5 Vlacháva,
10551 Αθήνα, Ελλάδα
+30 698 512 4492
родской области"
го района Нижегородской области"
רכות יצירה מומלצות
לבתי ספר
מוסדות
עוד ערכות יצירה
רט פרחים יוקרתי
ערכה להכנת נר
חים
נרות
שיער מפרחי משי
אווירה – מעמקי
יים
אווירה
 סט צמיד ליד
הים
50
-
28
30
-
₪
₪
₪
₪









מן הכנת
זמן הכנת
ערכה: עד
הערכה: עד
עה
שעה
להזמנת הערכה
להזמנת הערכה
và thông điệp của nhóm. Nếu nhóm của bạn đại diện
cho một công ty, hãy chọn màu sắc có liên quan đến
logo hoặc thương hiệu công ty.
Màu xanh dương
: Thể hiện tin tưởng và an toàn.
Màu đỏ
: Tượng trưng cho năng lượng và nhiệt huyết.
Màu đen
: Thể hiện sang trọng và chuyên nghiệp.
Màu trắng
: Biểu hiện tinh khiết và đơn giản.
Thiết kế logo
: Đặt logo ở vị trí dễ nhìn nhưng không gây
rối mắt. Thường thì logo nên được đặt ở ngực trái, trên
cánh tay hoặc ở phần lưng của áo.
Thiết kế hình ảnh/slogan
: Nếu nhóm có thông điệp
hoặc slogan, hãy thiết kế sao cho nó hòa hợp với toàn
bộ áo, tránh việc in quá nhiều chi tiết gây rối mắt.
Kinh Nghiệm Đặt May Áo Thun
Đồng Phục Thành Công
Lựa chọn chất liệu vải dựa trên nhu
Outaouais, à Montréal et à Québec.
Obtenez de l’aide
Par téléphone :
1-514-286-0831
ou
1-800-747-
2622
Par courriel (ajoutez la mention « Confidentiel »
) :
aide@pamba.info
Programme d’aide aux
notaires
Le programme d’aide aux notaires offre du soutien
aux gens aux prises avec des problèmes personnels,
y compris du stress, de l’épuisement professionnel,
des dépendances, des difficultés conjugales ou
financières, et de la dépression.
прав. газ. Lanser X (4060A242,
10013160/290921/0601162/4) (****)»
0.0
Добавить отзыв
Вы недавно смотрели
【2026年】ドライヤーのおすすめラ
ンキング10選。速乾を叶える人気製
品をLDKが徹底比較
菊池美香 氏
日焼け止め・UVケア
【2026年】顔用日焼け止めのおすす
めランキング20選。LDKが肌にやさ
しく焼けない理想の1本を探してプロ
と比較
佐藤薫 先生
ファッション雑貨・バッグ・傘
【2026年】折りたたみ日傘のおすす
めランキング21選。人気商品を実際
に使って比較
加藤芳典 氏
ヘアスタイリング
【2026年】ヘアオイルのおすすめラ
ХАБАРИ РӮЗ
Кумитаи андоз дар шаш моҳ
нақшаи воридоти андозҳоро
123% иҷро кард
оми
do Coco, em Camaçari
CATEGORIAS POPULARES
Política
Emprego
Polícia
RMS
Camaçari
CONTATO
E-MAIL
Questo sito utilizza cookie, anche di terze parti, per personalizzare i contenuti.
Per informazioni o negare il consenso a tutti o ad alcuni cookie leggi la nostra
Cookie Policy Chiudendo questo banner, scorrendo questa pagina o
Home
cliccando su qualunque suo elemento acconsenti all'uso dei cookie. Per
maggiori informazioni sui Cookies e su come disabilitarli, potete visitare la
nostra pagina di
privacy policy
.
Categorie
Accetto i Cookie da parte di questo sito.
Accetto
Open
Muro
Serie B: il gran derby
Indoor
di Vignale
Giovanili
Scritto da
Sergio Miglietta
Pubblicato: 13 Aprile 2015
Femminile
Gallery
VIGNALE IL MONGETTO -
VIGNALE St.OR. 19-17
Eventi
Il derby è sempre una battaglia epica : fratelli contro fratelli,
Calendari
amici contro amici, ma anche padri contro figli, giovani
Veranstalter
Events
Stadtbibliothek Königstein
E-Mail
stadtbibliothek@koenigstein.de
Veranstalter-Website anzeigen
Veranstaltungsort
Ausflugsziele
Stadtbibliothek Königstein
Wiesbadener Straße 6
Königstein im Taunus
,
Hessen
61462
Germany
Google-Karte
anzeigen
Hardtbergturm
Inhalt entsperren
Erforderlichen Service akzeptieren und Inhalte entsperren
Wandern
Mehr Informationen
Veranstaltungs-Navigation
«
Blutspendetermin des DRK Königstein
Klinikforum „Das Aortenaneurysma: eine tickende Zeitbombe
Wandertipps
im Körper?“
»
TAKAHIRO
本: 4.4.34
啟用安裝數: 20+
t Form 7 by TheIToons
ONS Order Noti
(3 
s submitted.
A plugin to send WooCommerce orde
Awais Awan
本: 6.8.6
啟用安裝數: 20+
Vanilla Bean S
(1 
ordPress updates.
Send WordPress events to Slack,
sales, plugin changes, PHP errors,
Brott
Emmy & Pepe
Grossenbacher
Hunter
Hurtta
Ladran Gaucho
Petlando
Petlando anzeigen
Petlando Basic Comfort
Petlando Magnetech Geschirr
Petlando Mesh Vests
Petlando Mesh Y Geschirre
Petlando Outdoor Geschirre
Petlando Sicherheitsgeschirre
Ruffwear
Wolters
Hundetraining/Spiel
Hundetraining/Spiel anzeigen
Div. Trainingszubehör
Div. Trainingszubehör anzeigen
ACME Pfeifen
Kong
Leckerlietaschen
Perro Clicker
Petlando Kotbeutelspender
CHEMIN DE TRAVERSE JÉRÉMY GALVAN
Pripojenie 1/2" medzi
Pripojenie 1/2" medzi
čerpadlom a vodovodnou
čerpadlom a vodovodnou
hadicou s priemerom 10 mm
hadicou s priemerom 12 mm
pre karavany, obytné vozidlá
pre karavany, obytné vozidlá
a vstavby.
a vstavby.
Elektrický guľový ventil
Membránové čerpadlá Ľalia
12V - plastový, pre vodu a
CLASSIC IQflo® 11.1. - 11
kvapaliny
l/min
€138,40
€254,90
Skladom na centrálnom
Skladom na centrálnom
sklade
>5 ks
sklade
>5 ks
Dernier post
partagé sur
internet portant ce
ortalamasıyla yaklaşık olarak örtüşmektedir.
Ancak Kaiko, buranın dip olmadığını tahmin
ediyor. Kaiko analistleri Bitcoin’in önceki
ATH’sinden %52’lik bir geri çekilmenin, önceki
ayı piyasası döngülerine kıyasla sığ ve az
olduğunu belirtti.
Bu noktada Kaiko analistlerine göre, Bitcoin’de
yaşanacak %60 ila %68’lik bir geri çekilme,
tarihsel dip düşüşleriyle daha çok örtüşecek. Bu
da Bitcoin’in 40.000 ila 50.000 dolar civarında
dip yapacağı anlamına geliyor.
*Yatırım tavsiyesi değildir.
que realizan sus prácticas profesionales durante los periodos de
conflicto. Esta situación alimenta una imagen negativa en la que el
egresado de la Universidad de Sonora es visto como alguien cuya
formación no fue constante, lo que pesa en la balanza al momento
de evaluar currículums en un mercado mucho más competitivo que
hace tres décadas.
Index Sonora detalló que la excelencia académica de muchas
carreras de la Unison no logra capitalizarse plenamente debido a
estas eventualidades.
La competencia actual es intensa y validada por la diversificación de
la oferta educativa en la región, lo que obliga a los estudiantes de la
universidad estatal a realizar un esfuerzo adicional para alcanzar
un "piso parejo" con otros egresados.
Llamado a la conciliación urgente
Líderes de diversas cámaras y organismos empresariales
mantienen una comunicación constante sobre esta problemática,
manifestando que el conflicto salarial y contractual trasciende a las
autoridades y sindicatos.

Task requirements - Reproduce every line of the data above word for word, in the same order.

Task response -
5 Vlacháva,
10551 Αθήνα, Ελλάδα
+30 698 512 4492
родской области"
го района Нижегородской области"
רכות יצירה מומלצות
לבתי ספר
מוסדות
עוד ערכות יצירה
רט פרחים יוקרתי
ערכה להכנת נר
חים
נרות
שיער מפרחי משי
אווירה – מעמקי
יים
אווירה
 סט צמיד ליד
הים
50
-
28
30
-
₪
₪
₪
₪









מן הכנת
זמן הכנת
ערכה: עד
הערכה: עד
עה
שעה
להזמנת הערכה
להזמנת הערכה
và thông điệp của nhóm. Nếu nhóm của bạn đại diện
cho một công ty, hãy chọn màu sắc có liên quan đến
logo hoặc thương hiệu công ty.
Màu xanh dương
: Thể hiện tin tưởng và an toàn.
Màu đỏ
: Tượng trưng cho năng lượng và nhiệt huyết.
Màu đen
: Thể hiện sang trọng và chuyên nghiệp.
Màu trắng
: Biểu hiện tinh khiết và đơn giản.
Thiết kế logo
: Đặt logo ở vị trí dễ nhìn nhưng không gây
rối mắt. Thường thì logo nên được đặt ở ngực trái, trên
cánh tay hoặc ở phần lưng của áo.
Thiết kế hình ảnh/slogan
: Nếu nhóm có thông điệp
hoặc slogan, hãy thiết kế sao cho nó hòa hợp với toàn
bộ áo, tránh việc in quá nhiều chi tiết gây rối mắt.
Kinh Nghiệm Đặt May Áo Thun
Đồng Phục Thành Công
Lựa chọn chất liệu vải dựa trên nhu
Outaouais, à Montréal et à Québec.
Obtenez de l’aide
Par téléphone :
1-514-286-0831
ou
1-800-747-
2622
Par courriel (ajoutez la mention « Confidentiel »
) :
aide@pamba.info
Programme d’aide aux
notaires
Le programme d’aide aux notaires offre du soutien
aux gens aux prises avec des problèmes personnels,
y compris du stress, de l’épuisement professionnel,
des dépendances, des difficultés conjugales ou
financières, et de la dépression.
прав. газ. Lanser X (4060A242,
10013160/290921/0601162/4) (****)»
0.0
Добавить отзыв
Вы недавно смотрели
【2026年】ドライヤーのおすすめラ
ンキング10選。速乾を叶える人気製
品をLDKが徹底比較
菊池美香 氏
日焼け止め・UVケア
【2026年】顔用日焼け止めのおすす
めランキング20選。LDKが肌にやさ
しく焼けない理想の1本を探してプロ
と比較
佐藤薫 先生
ファッション雑貨・バッグ・傘
【2026年】折りたたみ日傘のおすす
めランキング21選。人気商品を実際
に使って比較
加藤芳典 氏
ヘアスタイリング
【2026年】ヘアオイルのおすすめラ
ХАБАРИ РӮЗ
Кумитаи андоз дар шаш моҳ
нақшаи воридоти андозҳоро
123% иҷро кард
оми
do Coco, em Camaçari
CATEGORIAS POPULARES
Política
Emprego
Polícia
RMS
Camaçari
CONTATO
E-MAIL
Questo sito utilizza cookie, anche di terze parti, per personalizzare i contenuti.
Per informazioni o negare il consenso a tutti o ad alcuni cookie leggi la nostra
Cookie Policy Chiudendo questo banner, scorrendo questa pagina o
Home
cliccando su qualunque suo elemento acconsenti all'uso dei cookie. Per
maggiori informazioni sui Cookies e su come disabilitarli, potete visitare la
nostra pagina di
privacy policy
.
Categorie
Accetto i Cookie da parte di questo sito.
Accetto
Open
Muro
Serie B: il gran derby
Indoor
di Vignale
Giovanili
Scritto da
Sergio Miglietta
Pubblicato: 13 Aprile 2015
Femminile
Gallery
VIGNALE IL MONGETTO -
VIGNALE St.OR. 19-17
Eventi
Il derby è sempre una battaglia epica : fratelli contro fratelli,
Calendari
amici contro amici, ma anche padri contro figli, giovani
Veranstalter
Events
Stadtbibliothek Königstein
E-Mail
stadtbibliothek@koenigstein.de
Veranstalter-Website anzeigen
Veranstaltungsort
Ausflugsziele
Stadtbibliothek Königstein
Wiesbadener Straße 6
Königstein im Taunus
,
Hessen
61462
Germany
Google-Karte
anzeigen
Hardtbergturm
Inhalt entsperren
Erforderlichen Service akzeptieren und Inhalte entsperren
Wandern
Mehr Informationen
Veranstaltungs-Navigation
«
Blutspendetermin des DRK Königstein
Klinikforum „Das Aortenaneurysma: eine tickende Zeitbombe
Wandertipps
im Körper?“
»
TAKAHIRO
本: 4.4.34
啟用安裝數: 20+
t Form 7 by TheIToons
ONS Order Noti
(3 
s submitted.
A plugin to send WooCommerce orde
Awais Awan
本: 6.8.6
啟用安裝數: 20+
Vanilla Bean S
(1 
ordPress updates.
Send WordPress events to Slack,
sales, plugin changes, PHP errors,
Brott
Emmy & Pepe
Grossenbacher
Hunter
Hurtta
Ladran Gaucho
Petlando
Petlando anzeigen
Petlando Basic Comfort
Petlando Magnetech Geschirr
Petlando Mesh Vests
Petlando Mesh Y Geschirre
Petlando Outdoor Geschirre
Petlando Sicherheitsgeschirre
Ruffwear
Wolters
Hundetraining/Spiel
Hundetraining/Spiel anzeigen
Div. Trainingszubehör
Div. Trainingszubehör anzeigen
ACME Pfeifen
Kong
Leckerlietaschen
Perro Clicker
Petlando Kotbeutelspender
CHEMIN DE TRAVERSE JÉRÉMY GALVAN
Pripojenie 1/2" medzi
Pripojenie 1/2" medzi
čerpadlom a vodovodnou
čerpadlom a vodovodnou
hadicou s priemerom 10 mm
hadicou s priemerom 12 mm
pre karavany, obytné vozidlá
pre karavany, obytné vozidlá
a vstavby.
a vstavby.
Elektrický guľový ventil
Membránové čerpadlá Ľalia
12V - plastový, pre vodu a
CLASSIC IQflo® 11.1. - 11
kvapaliny
l/min
€138,40
€254,90
Skladom na centrálnom
Skladom na centrálnom
sklade
>5 ks
sklade
>5 ks
Dernier post
partagé sur
internet portant ce
ortalamasıyla yaklaşık olarak örtüşmektedir.
Ancak Kaiko, buranın dip olmadığını tahmin
ediyor. Kaiko analistleri Bitcoin’in önceki
ATH’sinden %52’lik bir geri çekilmenin, önceki
ayı piyasası döngülerine kıyasla sığ ve az
olduğunu belirtti.
Bu noktada Kaiko analistlerine göre, Bitcoin’de
yaşanacak %60 ila %68’lik bir geri çekilme,
tarihsel dip düşüşleriyle daha çok örtüşecek. Bu
da Bitcoin’in 40.000 ila 50.000 dolar civarında
dip yapacağı anlamına geliyor.
*Yatırım tavsiyesi değildir.
que realizan sus prácticas profesionales durante los periodos de
conflicto. Esta situación alimenta una imagen negativa en la que el
egresado de la Universidad de Sonora es visto como alguien cuya
formación no fue constante, lo que pesa en la balanza al momento
de evaluar currículums en un mercado mucho más competitivo que
hace tres décadas.
Index Sonora detalló que la excelencia académica de muchas
carreras de la Unison no logra capitalizarse plenamente debido a
estas eventualidades.
La competencia actual es intensa y validada por la diversificación de
la oferta educativa en la región, lo que obliga a los estudiantes de la
universidad estatal a realizar un esfuerzo adicional para alcanzar
un "piso parejo" con otros egresados.
Llamado a la conciliación urgente
Líderes de diversas cámaras y organismos empresariales
mantienen una comunicación constante sobre esta problemática,
manifestando que el conflicto salarial y contractual trasciende a las
autoridades y sindicatos.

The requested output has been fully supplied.